▶ **GIVEN TEXT**

Upon reaching his teen years Choki and Choyu both began training under Itosu (the great karate teacher who first introduced karate into the Okinawan school system, although the karate historian Mark Bishop states that he was eventually asked to leave because of his attitude of always trying to prove himself. Some sources also say he was a student of Bushi Matsumura. But despite his training, Choki could never seem to best his brother at "hindi" _[size=-2](2)[/size]_ (an older term for Kumite) which caused Choki to devote himself even more to training (Iwai 1994).

 As reported in the 1934 journal, Karate no Kenkyu, Choki explained, "I was interested in the martial arts since I was a child and studied under many teachers. I studied under Itosu Sensei for seven to eight years." He went on to train with Matsumura Soken, Sakuma of Gibo and Kosaku Matsumora of Tomari (Iwai, 1994).

 The common tales referring to Choki Motobu as a student of "no one," are thus less than accurate. If we take at face value that Choki spent two years living and training with Matsumora of Tomari (Sells 1996), then Motobu had nine to ten years of formal training without even considering the time spent with Kanagusuku (as a child) Sokon Matsumura and Sakuma of Gibo!

 I have the impression however the greatest amount of time and the greatest impressions upon Motobu were made by Itosu, Sakuma and Kasoku Matsumora, for it is these men that he mentioned when asked during the 1936 meeting of the masters (Trans. McCarthy 1994). 

*The Search Begins*

 Having been exposed to so many brilliant masters of the day and at such a young age, Motobu's concepts of martial applications must have grown by leaps and bounds. It is through the research of Shoshin Nagamine in his book, "Tales of Okinawa's Great Masters," that we know that Motobu at the age of about seventeen approached a well known wrestler by the name of Komesu Magi (then thirty two and considered to be the biggest and strongest wrestler on Okinawa), asking him for a match. 

 Komesu was apparently very reluctant to engage someone of Motobu's high social standing, but relented when Choki insisted he merely wished to compare the differences between Karate and wrestling techniques. Motobu is said to have come away from this experience having learned about the strengths and limitations of Karate technique. If this account can be accepted as true, and there is no reason to doubt it, then Choki at the tender age of seventeen had a pretty fair knowledge of karate technique and was beginning his journey of self discovery.

 Following his twentieth birthday, having gained confidence in his skills and perhaps motivated by his budding manhood, Choki visited the Tsuji Machi (known as the Red light district) to test his skills against those of similar ilk. 

 It is here where Motobu reputedly suffered perhaps his only real defeat, against Itarishiki (Iwai 1994), a fight that he would review night after night in his head. Nevertheless return Motobu did, and he would later recount, "I started having real fights at Tsuji when I was young and fought over a hundred of them, but I was never hit in the face" _[size=-2](3)[/size]_. According to Nagamine, Motobu was never known to start a fight, but was also never known to run from one. From these matches Motobu gained tremendous experience and adopted many practical techniques into his repertoire of skills.

▶ **TASK 1**
Please rename "counterclockwise" to "anticlockwise" in the entries, from the start of the entries up to and including the line that contains "gray rectangle: rotated 46", and give back only those lines with everything else unchanged.

▶ **SUPPLIED MATERIAL**
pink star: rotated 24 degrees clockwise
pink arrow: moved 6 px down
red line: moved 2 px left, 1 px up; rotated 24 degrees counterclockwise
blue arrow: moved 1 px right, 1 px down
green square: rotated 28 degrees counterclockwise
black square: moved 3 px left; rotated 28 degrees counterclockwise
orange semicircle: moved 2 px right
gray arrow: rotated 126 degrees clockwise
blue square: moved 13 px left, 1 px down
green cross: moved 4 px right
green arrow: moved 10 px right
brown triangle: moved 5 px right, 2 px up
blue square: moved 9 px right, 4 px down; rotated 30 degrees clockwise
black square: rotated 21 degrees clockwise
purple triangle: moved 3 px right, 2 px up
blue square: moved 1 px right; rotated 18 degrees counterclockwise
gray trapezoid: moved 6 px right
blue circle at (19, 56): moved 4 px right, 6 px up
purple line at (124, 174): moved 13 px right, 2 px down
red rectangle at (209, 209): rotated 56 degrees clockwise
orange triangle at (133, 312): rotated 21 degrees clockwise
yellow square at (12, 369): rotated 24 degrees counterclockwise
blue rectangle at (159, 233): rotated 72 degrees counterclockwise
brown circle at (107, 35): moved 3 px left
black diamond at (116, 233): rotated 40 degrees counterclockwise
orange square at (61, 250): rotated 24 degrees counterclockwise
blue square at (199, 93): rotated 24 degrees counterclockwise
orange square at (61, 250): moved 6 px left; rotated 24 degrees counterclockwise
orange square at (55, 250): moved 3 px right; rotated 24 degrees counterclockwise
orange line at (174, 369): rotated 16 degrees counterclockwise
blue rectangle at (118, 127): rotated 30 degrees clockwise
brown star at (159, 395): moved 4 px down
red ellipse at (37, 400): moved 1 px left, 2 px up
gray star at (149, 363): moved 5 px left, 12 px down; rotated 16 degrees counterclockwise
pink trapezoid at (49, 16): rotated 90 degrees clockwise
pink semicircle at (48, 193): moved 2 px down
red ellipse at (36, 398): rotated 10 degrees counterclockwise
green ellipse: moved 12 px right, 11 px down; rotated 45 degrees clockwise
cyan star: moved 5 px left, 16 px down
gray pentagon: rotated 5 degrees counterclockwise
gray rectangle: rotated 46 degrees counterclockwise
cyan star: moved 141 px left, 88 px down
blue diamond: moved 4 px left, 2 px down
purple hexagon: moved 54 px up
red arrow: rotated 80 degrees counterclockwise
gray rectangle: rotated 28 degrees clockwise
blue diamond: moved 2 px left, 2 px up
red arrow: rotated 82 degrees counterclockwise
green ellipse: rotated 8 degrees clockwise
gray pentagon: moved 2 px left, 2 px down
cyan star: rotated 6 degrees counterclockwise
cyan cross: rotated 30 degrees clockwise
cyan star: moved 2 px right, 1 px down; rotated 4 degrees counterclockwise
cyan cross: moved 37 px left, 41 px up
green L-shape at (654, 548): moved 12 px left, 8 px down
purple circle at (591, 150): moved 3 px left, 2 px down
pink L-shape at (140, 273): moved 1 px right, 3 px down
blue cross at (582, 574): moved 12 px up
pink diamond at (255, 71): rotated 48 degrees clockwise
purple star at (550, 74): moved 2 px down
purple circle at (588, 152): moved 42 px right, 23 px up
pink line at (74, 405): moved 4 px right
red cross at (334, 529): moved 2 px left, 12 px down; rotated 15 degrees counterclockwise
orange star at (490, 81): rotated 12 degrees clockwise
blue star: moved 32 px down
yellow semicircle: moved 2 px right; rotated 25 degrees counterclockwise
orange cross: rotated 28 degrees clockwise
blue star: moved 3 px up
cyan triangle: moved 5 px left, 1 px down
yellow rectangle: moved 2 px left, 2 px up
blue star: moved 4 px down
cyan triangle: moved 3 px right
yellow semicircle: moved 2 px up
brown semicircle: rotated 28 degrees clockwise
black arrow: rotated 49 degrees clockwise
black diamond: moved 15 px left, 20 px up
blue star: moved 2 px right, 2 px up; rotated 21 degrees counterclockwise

▶ **TASK 2**
According to the passage on Choki Motobu, at about what age did Motobu ask the wrestler Komesu Magi for a match?

▶ **RESULT 1**
pink star: rotated 24 degrees clockwise
pink arrow: moved 6 px down
red line: moved 2 px left, 1 px up; rotated 24 degrees anticlockwise
blue arrow: moved 1 px right, 1 px down
green square: rotated 28 degrees anticlockwise
black square: moved 3 px left; rotated 28 degrees anticlockwise
orange semicircle: moved 2 px right
gray arrow: rotated 126 degrees clockwise
blue square: moved 13 px left, 1 px down
green cross: moved 4 px right
green arrow: moved 10 px right
brown triangle: moved 5 px right, 2 px up
blue square: moved 9 px right, 4 px down; rotated 30 degrees clockwise
black square: rotated 21 degrees clockwise
purple triangle: moved 3 px right, 2 px up
blue square: moved 1 px right; rotated 18 degrees anticlockwise
gray trapezoid: moved 6 px right
blue circle at (19, 56): moved 4 px right, 6 px up
purple line at (124, 174): moved 13 px right, 2 px down
red rectangle at (209, 209): rotated 56 degrees clockwise
orange triangle at (133, 312): rotated 21 degrees clockwise
yellow square at (12, 369): rotated 24 degrees anticlockwise
blue rectangle at (159, 233): rotated 72 degrees anticlockwise
brown circle at (107, 35): moved 3 px left
black diamond at (116, 233): rotated 40 degrees anticlockwise
orange square at (61, 250): rotated 24 degrees anticlockwise
blue square at (199, 93): rotated 24 degrees anticlockwise
orange square at (61, 250): moved 6 px left; rotated 24 degrees anticlockwise
orange square at (55, 250): moved 3 px right; rotated 24 degrees anticlockwise
orange line at (174, 369): rotated 16 degrees anticlockwise
blue rectangle at (118, 127): rotated 30 degrees clockwise
brown star at (159, 395): moved 4 px down
red ellipse at (37, 400): moved 1 px left, 2 px up
gray star at (149, 363): moved 5 px left, 12 px down; rotated 16 degrees anticlockwise
pink trapezoid at (49, 16): rotated 90 degrees clockwise
pink semicircle at (48, 193): moved 2 px down
red ellipse at (36, 398): rotated 10 degrees anticlockwise
green ellipse: moved 12 px right, 11 px down; rotated 45 degrees clockwise
cyan star: moved 5 px left, 16 px down
gray pentagon: rotated 5 degrees anticlockwise
gray rectangle: rotated 46 degrees anticlockwise

▶ **RESULT 2**
About seventeen.